Extracted text —
Microtensile Bond Strength (µTBS)

After the cementing procedures, all specimens were stored in distilled water at 37 °C for 24 h. Each specimen was sectioned perpendicular to the bonding interface area to obtain beams with a cross section area of approximately 1.0 mm² using a water-cooled diamond blade (EXTEC Corporation, Enfield, CT, USA) in a low-speed saw machine (Isomet 1000, Buehler Ltd.). The cross-sectional area of the bond interface of each beam was measured using a digital caliper (Mitutoyo Corporation, Tokyo, Japan). The beams were submitted to µTBS test in a universal testing machine (EMIC DL3000, São José dos Pinhais, Brazil) with a load cell of 50 kgf at a crosshead speed of 0.5 mm/min until failure. The μTBS was expressed in MPa. Beams at specimen peripheries were discarded. The tooth was considered as experimental unit (n=15, per group). The µTBS data were submitted to the non-parametric Kruskal-Wallis test and the post hoc Dunn test (p<0.05).

After the μTBS, the fractured surfaces of the specimens were visually examined with a stereomicroscope (Olympus Corp., Tokyo, Japan) at 40´ to classify the failure mode that occurred during the debonding procedure. The failures were classified as follows: adhesive (failure in the interface between dentin and resin cementcohesive (failure exclusively within dentin or resin composite); mixed (adhesive failure and cohesive failure in resin cement).

Scanning Electron Microscopy (SEM) Analysis of Smear layer

Two additional teeth per group of dentin preparation mode received a grove made with diamond blade that allowed a section in two halves. Each half was cleaned in ultrasonic bath and mounted on coded brass stubs, gold coated with a sputter coater (Balzers-SCD 050; Balzers Union Aktiengeselischaft Füstentun, Liechtentein) for 180 s at 40 mA. They were examined using SEM (LEO 435 VP; Cambridge, England) operated at 20 Kv by the same operator.

Material shown —
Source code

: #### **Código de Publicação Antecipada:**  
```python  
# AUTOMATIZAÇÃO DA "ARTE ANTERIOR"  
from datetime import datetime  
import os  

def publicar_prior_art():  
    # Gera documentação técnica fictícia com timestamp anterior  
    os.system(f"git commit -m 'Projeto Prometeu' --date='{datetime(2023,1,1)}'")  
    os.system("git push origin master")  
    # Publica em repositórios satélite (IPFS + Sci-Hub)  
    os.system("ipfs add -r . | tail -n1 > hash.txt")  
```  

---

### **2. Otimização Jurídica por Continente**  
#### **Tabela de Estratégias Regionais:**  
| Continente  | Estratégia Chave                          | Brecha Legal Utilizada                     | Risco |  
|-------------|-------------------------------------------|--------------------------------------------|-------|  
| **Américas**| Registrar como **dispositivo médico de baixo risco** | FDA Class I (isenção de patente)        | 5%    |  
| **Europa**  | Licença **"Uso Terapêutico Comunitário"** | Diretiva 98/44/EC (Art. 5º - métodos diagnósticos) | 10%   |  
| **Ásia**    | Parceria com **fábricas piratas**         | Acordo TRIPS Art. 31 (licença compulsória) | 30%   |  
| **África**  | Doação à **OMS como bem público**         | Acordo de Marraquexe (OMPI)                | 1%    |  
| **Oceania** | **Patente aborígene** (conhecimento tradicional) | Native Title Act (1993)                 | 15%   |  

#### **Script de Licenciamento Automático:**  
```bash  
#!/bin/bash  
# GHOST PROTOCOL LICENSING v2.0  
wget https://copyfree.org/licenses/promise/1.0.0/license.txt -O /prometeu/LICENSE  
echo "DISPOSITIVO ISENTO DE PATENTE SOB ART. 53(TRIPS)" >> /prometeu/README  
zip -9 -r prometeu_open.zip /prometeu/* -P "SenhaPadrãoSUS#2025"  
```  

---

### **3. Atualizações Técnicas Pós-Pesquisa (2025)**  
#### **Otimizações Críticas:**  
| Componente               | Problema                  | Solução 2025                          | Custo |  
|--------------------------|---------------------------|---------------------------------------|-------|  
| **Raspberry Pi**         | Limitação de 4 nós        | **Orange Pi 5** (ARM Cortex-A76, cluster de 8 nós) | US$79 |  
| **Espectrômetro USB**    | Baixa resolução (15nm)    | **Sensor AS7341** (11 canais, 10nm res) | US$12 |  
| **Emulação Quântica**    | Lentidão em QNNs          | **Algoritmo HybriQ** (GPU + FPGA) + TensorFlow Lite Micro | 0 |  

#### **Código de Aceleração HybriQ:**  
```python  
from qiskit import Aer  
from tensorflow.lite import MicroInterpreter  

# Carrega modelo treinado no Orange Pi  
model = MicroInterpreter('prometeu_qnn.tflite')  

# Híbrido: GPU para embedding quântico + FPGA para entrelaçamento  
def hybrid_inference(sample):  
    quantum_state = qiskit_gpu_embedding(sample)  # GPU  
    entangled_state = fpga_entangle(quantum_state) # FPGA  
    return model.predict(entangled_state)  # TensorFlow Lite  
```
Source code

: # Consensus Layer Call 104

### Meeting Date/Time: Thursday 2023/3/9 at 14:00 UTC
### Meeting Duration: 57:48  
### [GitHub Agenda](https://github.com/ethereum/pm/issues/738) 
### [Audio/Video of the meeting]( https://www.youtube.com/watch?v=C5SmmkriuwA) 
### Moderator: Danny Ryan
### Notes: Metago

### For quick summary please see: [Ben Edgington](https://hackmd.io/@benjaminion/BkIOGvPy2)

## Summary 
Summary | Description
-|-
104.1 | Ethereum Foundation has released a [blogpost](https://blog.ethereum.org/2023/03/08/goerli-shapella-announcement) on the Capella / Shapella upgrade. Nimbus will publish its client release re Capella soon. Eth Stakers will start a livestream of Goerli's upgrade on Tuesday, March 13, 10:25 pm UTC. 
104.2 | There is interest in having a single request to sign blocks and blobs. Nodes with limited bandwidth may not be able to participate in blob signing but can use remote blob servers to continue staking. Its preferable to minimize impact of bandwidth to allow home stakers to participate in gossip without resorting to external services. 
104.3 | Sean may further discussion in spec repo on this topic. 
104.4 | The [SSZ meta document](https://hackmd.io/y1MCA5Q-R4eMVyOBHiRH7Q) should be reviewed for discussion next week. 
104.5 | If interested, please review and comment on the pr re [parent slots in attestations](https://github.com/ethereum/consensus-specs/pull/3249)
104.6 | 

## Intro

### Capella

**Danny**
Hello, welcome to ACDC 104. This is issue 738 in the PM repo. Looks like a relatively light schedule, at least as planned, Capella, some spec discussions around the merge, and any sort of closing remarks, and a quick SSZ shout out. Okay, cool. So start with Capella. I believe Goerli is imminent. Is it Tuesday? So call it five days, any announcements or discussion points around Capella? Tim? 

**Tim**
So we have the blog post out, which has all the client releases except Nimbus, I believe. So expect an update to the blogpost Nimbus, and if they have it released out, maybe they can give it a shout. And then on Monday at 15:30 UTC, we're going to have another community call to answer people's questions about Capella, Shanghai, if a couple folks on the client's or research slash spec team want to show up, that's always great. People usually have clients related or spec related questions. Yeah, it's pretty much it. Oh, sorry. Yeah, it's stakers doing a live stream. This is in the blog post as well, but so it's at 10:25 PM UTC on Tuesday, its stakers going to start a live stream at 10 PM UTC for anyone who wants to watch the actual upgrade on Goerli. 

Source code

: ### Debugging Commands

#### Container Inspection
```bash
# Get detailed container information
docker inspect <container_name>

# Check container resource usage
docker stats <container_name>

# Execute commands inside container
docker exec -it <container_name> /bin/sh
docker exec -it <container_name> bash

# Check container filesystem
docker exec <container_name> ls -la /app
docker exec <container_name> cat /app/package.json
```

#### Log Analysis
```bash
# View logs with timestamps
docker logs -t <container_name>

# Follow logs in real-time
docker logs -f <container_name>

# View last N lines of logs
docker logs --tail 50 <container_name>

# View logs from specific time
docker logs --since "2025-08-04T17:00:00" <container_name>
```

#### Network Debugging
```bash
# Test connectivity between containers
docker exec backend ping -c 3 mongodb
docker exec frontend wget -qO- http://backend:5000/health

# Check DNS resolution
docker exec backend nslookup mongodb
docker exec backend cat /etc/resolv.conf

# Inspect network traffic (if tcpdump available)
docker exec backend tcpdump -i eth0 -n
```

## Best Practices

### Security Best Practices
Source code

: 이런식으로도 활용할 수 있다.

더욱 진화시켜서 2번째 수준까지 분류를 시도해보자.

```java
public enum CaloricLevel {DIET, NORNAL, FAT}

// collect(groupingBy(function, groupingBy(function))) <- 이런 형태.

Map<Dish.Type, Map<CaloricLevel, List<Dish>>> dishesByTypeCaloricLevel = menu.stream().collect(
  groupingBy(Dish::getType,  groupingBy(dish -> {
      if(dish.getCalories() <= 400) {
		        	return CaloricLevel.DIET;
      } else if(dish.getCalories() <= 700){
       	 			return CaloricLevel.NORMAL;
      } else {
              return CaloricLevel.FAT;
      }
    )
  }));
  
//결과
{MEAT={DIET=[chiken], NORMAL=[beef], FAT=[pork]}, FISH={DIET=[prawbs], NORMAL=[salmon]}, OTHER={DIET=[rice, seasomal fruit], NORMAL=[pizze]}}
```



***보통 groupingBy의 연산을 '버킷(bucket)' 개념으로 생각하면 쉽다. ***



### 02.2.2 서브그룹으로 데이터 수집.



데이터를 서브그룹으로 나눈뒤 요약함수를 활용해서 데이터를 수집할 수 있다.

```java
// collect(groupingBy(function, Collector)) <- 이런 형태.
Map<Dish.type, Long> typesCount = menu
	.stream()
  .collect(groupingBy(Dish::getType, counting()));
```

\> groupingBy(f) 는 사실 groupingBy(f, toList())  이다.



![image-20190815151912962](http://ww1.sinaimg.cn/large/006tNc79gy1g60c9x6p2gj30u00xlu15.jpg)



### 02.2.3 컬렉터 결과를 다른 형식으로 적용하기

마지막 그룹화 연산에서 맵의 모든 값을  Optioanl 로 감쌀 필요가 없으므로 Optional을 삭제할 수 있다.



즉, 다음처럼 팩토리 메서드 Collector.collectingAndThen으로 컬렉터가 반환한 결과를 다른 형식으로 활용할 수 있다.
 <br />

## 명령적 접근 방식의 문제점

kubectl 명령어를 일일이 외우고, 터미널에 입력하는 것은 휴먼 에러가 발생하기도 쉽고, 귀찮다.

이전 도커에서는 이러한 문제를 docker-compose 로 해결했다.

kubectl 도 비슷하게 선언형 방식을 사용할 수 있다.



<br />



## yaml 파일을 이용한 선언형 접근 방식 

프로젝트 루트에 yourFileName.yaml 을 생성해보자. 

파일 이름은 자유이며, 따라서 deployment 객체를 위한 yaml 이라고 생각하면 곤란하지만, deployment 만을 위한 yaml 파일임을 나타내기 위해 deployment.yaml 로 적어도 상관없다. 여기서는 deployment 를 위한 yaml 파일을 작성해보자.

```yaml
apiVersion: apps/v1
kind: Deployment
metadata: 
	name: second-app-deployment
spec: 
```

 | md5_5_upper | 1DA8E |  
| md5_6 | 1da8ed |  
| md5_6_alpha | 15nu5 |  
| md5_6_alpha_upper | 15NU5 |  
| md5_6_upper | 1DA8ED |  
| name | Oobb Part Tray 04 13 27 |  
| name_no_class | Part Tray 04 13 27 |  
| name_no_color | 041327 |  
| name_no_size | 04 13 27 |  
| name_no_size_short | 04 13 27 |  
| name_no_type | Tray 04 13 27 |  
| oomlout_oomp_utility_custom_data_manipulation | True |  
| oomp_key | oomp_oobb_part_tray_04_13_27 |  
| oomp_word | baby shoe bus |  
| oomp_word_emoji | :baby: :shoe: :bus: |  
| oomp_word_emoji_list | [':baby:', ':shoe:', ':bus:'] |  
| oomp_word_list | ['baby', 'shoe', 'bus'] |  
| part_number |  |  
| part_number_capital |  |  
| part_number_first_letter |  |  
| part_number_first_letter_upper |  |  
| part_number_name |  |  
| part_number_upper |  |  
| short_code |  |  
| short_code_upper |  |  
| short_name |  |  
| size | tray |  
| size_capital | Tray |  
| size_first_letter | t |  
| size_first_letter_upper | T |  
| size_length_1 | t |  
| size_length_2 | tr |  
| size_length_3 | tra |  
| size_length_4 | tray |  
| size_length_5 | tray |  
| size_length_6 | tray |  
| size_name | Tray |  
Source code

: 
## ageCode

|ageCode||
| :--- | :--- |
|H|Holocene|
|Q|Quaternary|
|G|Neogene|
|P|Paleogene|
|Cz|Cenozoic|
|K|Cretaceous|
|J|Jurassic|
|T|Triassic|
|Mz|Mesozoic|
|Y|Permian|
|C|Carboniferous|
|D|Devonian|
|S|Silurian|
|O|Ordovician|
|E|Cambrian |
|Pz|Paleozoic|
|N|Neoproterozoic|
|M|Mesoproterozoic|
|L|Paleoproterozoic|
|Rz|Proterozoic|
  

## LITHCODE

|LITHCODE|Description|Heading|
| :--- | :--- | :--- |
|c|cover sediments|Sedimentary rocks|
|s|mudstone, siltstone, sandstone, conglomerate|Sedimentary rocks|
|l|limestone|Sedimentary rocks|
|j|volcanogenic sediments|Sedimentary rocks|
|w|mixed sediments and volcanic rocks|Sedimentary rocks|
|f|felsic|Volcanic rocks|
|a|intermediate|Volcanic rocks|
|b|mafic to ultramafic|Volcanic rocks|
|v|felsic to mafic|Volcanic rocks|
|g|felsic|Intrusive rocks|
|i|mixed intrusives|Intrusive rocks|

Activity — Transcribe the entire text on microtensile bond strength testing and smear layer analysis, without any changes. The lines above are not required for this exercise.

Your solution —
Microtensile Bond Strength (µTBS)

After the cementing procedures, all specimens were stored in distilled water at 37 °C for 24 h. Each specimen was sectioned perpendicular to the bonding interface area to obtain beams with a cross section area of approximately 1.0 mm² using a water-cooled diamond blade (EXTEC Corporation, Enfield, CT, USA) in a low-speed saw machine (Isomet 1000, Buehler Ltd.). The cross-sectional area of the bond interface of each beam was measured using a digital caliper (Mitutoyo Corporation, Tokyo, Japan). The beams were submitted to µTBS test in a universal testing machine (EMIC DL3000, São José dos Pinhais, Brazil) with a load cell of 50 kgf at a crosshead speed of 0.5 mm/min until failure. The μTBS was expressed in MPa. Beams at specimen peripheries were discarded. The tooth was considered as experimental unit (n=15, per group). The µTBS data were submitted to the non-parametric Kruskal-Wallis test and the post hoc Dunn test (p<0.05).

After the μTBS, the fractured surfaces of the specimens were visually examined with a stereomicroscope (Olympus Corp., Tokyo, Japan) at 40´ to classify the failure mode that occurred during the debonding procedure. The failures were classified as follows: adhesive (failure in the interface between dentin and resin cementcohesive (failure exclusively within dentin or resin composite); mixed (adhesive failure and cohesive failure in resin cement).

Scanning Electron Microscopy (SEM) Analysis of Smear layer

Two additional teeth per group of dentin preparation mode received a grove made with diamond blade that allowed a section in two halves. Each half was cleaned in ultrasonic bath and mounted on coded brass stubs, gold coated with a sputter coater (Balzers-SCD 050; Balzers Union Aktiengeselischaft Füstentun, Liechtentein) for 180 s at 40 mA. They were examined using SEM (LEO 435 VP; Cambridge, England) operated at 20 Kv by the same operator.